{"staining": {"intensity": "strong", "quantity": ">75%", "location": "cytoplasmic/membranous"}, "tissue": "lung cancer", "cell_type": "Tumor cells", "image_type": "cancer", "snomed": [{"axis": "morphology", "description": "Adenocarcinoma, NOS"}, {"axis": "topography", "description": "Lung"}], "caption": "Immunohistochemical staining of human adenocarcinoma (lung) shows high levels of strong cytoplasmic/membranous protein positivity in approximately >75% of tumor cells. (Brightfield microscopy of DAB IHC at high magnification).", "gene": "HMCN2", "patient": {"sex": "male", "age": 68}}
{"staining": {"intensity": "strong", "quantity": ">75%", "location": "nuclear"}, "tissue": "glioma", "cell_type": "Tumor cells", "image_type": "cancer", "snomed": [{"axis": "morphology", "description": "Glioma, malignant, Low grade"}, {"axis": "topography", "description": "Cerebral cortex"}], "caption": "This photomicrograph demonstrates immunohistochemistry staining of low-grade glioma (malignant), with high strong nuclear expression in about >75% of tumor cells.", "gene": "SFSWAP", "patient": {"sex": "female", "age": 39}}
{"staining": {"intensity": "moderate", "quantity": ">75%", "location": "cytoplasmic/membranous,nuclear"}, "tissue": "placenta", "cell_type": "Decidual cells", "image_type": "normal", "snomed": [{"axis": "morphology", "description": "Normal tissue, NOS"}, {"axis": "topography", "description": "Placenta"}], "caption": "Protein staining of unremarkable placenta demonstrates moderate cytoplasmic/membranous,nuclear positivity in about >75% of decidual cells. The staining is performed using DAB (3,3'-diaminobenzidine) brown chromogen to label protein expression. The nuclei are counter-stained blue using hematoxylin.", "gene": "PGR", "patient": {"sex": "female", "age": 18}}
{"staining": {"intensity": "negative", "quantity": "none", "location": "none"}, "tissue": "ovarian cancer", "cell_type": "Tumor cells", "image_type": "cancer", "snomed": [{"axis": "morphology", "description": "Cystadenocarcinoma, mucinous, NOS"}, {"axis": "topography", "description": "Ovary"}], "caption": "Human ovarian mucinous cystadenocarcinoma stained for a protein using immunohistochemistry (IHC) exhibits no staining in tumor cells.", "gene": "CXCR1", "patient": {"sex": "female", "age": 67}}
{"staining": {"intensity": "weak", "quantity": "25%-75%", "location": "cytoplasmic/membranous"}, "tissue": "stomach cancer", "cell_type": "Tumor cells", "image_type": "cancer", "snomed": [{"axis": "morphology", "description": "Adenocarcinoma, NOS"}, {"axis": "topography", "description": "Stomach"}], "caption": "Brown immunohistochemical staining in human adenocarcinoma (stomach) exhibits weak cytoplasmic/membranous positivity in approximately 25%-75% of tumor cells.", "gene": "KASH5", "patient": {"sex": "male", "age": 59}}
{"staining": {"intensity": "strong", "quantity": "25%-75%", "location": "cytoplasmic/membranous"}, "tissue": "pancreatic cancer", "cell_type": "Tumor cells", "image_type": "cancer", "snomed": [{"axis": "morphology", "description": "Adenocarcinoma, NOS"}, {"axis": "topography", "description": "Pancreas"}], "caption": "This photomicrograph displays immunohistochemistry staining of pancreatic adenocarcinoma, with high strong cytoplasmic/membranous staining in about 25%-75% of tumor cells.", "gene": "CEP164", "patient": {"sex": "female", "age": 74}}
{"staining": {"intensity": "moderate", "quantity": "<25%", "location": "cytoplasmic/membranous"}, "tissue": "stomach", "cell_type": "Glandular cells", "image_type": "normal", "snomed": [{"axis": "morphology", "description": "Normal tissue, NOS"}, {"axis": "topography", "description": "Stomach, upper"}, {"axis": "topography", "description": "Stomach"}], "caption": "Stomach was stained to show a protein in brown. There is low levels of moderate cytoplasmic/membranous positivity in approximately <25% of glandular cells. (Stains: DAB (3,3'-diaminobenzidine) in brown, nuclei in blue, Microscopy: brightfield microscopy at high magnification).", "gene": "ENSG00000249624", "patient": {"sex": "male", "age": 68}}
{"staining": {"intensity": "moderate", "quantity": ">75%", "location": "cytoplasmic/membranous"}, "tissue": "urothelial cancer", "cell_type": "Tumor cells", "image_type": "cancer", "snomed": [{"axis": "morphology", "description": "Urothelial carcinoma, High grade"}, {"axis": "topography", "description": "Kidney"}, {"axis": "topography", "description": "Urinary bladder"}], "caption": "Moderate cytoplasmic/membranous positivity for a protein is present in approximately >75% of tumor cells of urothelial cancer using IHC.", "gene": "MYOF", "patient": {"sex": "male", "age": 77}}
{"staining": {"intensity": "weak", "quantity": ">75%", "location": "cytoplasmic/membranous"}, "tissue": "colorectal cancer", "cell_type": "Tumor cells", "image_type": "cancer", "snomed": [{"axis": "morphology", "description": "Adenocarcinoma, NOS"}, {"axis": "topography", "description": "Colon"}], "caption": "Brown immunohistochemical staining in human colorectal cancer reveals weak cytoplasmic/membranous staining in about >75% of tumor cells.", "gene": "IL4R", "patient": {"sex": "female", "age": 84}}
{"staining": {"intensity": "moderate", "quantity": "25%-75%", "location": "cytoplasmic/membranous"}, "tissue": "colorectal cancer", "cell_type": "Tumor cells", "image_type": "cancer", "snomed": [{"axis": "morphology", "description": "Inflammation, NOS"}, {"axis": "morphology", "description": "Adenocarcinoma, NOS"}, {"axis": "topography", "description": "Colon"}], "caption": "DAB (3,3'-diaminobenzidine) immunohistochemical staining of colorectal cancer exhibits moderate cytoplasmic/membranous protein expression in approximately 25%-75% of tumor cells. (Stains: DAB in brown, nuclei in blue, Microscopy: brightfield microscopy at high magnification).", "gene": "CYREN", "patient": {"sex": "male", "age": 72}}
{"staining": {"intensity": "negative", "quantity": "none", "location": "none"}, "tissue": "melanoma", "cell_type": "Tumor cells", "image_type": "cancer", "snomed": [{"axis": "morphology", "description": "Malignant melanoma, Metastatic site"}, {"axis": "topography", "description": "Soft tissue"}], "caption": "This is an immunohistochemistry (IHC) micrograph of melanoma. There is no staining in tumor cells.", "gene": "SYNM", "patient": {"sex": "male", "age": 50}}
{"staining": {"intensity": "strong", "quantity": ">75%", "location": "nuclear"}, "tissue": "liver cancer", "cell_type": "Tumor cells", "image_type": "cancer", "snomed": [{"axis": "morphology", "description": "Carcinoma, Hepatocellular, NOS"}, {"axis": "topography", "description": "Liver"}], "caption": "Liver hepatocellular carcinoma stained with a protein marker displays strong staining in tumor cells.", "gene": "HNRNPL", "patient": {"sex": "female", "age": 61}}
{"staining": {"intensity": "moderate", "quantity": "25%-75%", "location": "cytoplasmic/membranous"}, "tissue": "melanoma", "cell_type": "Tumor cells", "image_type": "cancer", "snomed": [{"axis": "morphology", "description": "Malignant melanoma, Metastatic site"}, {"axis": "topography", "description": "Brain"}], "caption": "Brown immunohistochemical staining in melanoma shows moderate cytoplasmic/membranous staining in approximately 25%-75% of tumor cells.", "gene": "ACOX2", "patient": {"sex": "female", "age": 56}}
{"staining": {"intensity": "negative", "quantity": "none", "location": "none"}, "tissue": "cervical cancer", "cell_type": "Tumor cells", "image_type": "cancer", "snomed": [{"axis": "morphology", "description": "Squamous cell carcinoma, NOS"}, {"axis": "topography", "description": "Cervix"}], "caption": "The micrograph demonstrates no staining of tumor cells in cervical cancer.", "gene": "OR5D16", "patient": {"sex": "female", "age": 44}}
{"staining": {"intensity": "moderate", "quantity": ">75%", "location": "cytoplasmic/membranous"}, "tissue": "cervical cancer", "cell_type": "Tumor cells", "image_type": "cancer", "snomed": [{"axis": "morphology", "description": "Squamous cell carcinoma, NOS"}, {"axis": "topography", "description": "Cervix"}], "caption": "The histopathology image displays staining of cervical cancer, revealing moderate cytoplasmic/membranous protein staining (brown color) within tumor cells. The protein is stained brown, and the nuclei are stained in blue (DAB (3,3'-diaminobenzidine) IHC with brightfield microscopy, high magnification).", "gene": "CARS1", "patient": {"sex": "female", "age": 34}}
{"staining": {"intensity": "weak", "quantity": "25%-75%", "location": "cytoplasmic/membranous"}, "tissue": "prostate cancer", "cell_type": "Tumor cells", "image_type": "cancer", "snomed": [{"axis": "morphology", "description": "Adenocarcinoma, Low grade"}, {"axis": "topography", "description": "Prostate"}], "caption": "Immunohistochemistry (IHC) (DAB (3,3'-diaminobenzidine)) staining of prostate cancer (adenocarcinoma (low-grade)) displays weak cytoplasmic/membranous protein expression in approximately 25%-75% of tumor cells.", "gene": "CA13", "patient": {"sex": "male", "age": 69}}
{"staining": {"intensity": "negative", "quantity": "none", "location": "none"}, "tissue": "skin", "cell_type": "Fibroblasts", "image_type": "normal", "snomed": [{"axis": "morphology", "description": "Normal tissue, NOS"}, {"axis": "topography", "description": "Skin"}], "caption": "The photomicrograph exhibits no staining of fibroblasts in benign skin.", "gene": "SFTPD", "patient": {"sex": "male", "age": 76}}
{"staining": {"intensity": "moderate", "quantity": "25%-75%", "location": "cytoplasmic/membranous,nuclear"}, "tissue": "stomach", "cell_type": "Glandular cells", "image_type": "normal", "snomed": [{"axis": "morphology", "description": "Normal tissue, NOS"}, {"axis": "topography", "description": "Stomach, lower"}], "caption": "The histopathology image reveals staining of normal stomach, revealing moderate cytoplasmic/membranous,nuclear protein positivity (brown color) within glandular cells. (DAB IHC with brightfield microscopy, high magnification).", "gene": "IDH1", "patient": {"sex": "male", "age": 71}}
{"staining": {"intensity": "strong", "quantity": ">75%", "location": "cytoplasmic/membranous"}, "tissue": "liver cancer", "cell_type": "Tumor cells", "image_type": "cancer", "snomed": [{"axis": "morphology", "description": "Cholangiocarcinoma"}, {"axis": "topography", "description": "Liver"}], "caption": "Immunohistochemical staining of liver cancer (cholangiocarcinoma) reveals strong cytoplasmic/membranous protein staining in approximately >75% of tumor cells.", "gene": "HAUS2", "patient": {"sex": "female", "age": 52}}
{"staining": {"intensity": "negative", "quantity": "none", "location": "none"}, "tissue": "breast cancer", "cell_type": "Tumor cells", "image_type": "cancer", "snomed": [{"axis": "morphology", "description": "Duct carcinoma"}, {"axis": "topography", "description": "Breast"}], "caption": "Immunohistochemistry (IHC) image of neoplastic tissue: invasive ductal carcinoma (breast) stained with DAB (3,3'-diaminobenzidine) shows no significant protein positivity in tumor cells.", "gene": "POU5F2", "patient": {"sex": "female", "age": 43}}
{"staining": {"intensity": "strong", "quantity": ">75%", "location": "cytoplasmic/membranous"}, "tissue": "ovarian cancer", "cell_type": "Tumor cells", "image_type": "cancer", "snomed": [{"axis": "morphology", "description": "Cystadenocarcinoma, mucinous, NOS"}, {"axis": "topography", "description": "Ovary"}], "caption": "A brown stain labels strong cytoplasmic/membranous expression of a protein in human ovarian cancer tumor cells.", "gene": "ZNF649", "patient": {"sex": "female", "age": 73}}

● ● ● ●

Retype only the lines running from the top of the listing to the line that holds "photomicrograph demonstrates immunohistochemistry", both ends included.

{"staining": {"intensity": "strong", "quantity": ">75%", "location": "cytoplasmic/membranous"}, "tissue": "lung cancer", "cell_type": "Tumor cells", "image_type": "cancer", "snomed": [{"axis": "morphology", "description": "Adenocarcinoma, NOS"}, {"axis": "topography", "description": "Lung"}], "caption": "Immunohistochemical staining of human adenocarcinoma (lung) shows high levels of strong cytoplasmic/membranous protein positivity in approximately >75% of tumor cells. (Brightfield microscopy of DAB IHC at high magnification).", "gene": "HMCN2", "patient": {"sex": "male", "age": 68}}
{"staining": {"intensity": "strong", "quantity": ">75%", "location": "nuclear"}, "tissue": "glioma", "cell_type": "Tumor cells", "image_type": "cancer", "snomed": [{"axis": "morphology", "description": "Glioma, malignant, Low grade"}, {"axis": "topography", "description": "Cerebral cortex"}], "caption": "This photomicrograph demonstrates immunohistochemistry staining of low-grade glioma (malignant), with high strong nuclear expression in about >75% of tumor cells.", "gene": "SFSWAP", "patient": {"sex": "female", "age": 39}}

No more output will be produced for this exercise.